▶ _WHAT THIS TASK INVOLVES_: From the breastfeeding text below, list every condition whose risk breastfeeding is said to reduce or lower in the sentences beginning "Some research shows".

▶ _EXERCISE TEXT_:

________________

When I first saw this photo I’ll admit it disturbed me. Not because some mom was breastfeeding her able-bodied toddler or the rebellious ‘I’ll do as I please’ expression both participates wear (I actually kind of respect that) but for the shitstorm of repugnance it would evoke at a time when hatred toward women is escalating.
I’m amazed, pleasantly, by how many people are embracing the ‘attached parenting’ view of toddler nursing. Being a proponent for breastfeeding (my kids were all mommy-juiced), I admit to being surprised at how many moms are supplementing their 2, 3 and even 4 year olds with the breast. I loved breastfeeding my babies, loved the closeness, the comfort, the knowledge I was filling them full of wonderful, healthy elixir but I stopped when each turned 12 months old. It was time..for me, for them, to move on. They didn’t need the feedings and I found other ways to comfort them.
I will cop to being slightly offended by the title "Are You Mom Enough?" as if the only REAL moms are the ones nursing through the onset of puberty (perhaps I'm more offended than I thought). I'm all about mom's making the decision when enough is enough, for you..and for me. As women and mothers, instead of criticizing and one-upping, let's support and defend a woman's right to choose.
8 Really Good Reasons To Breast-Feed Your Baby
1. Early breast milk is liquid gold – Known as liquid gold, colostrum (coh-LOSS-trum) is the thick yellow first breast milk that you make during pregnancy and just after birth. This milk is very rich in nutrients and antibodies to protect your baby. Although your baby only gets a small amount of colostrum at each feeding, it matches the amount his or her tiny stomach can hold.
2. Your breast milk changes as your baby grows – Colostrum changes into what is called mature milk. By the third to fifth day after birth, this mature breast milk has just the right amount of fat, sugar, water, and protein to help your baby continue to grow. It is a thinner type of milk than colostrum, but it provides all of the nutrients and antibodies your baby needs.
Katie M. Berggerv
3. Breast milk is easier to digest – For most babies — especially premature babies — breast milk is easier to digest than formula. The proteins in formula are made from cow’s milk and it takes time for babies’ stomachs to adjust to digesting them.
4. Breast milk fights disease – The cells, hormones, and antibodies in breast milk protect babies from illness. This protection is unique; formula cannot match the chemical makeup of human breast milk. In fact, among formula-fed babies, ear infections and diarrhea are more common. Formula-fed babies also have higher risks of: Necrotizing (nek-roh-TEYE-zing) enterocolitis (en-TUR-oh-coh-lyt-iss), a disease that affects the gastrointestinal tract in preterm infants.
Lower respiratory infections
Type 2 diabetes
Some research shows that breastfeeding can also reduce the risk of Type 1 diabetes, childhood leukemia, and atopic dermatitis (a type of skin rash) in babies. Breastfeeding has also been shown to lower the risk of SIDS (sudden infant death syndrome).
5. Life can be easier when you breastfeed – Breastfeeding may take a little more effort than formula feeding at first. But it can make life easier once you and your baby settle into a good routine. Plus, when you breastfeed, there are no bottles and nipples to sterilize. You do not have to buy, measure, and mix formula. And there are no bottles to warm in the middle of the night! You can satisfy your baby’s hunger right away when breastfeeding.

________________

▶ _STUDY MATERIAL_:

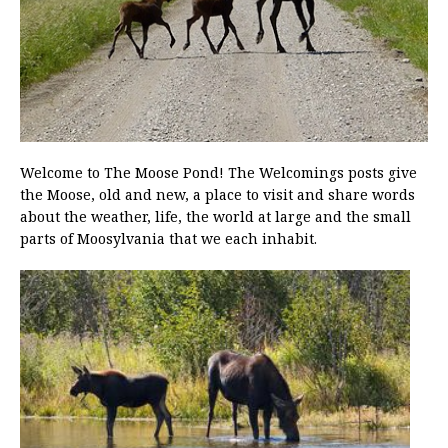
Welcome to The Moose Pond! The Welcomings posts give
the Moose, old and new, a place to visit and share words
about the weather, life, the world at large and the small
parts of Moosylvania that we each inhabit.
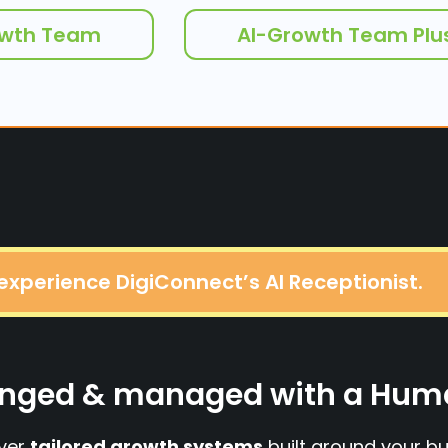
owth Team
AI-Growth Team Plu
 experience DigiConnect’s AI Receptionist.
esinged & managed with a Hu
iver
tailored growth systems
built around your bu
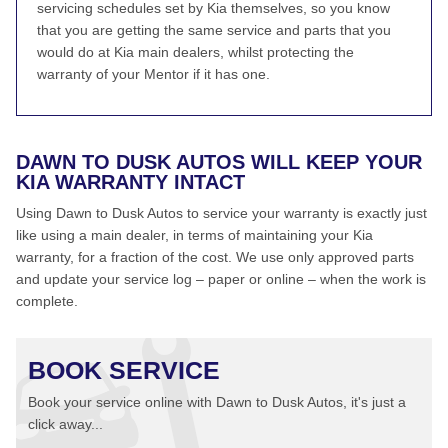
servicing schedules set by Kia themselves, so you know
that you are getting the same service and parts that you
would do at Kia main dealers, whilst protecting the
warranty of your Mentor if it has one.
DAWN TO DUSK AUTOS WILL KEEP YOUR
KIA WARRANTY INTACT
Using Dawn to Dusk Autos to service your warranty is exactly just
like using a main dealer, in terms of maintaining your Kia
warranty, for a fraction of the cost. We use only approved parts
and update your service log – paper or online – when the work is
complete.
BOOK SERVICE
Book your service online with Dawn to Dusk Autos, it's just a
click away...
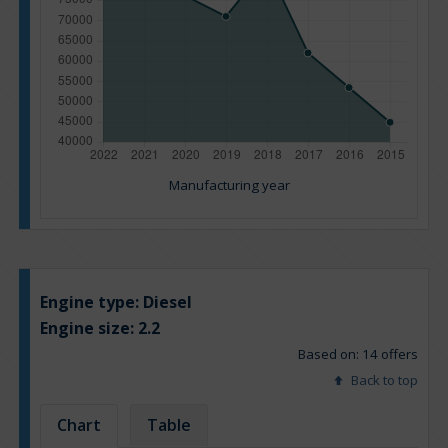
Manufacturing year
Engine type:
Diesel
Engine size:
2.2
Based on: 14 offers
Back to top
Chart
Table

________________

▶ _SOLUTION_:
- Type 1 diabetes
- Childhood leukemia
- Atopic dermatitis (a type of skin rash)
- SIDS (sudden infant death syndrome)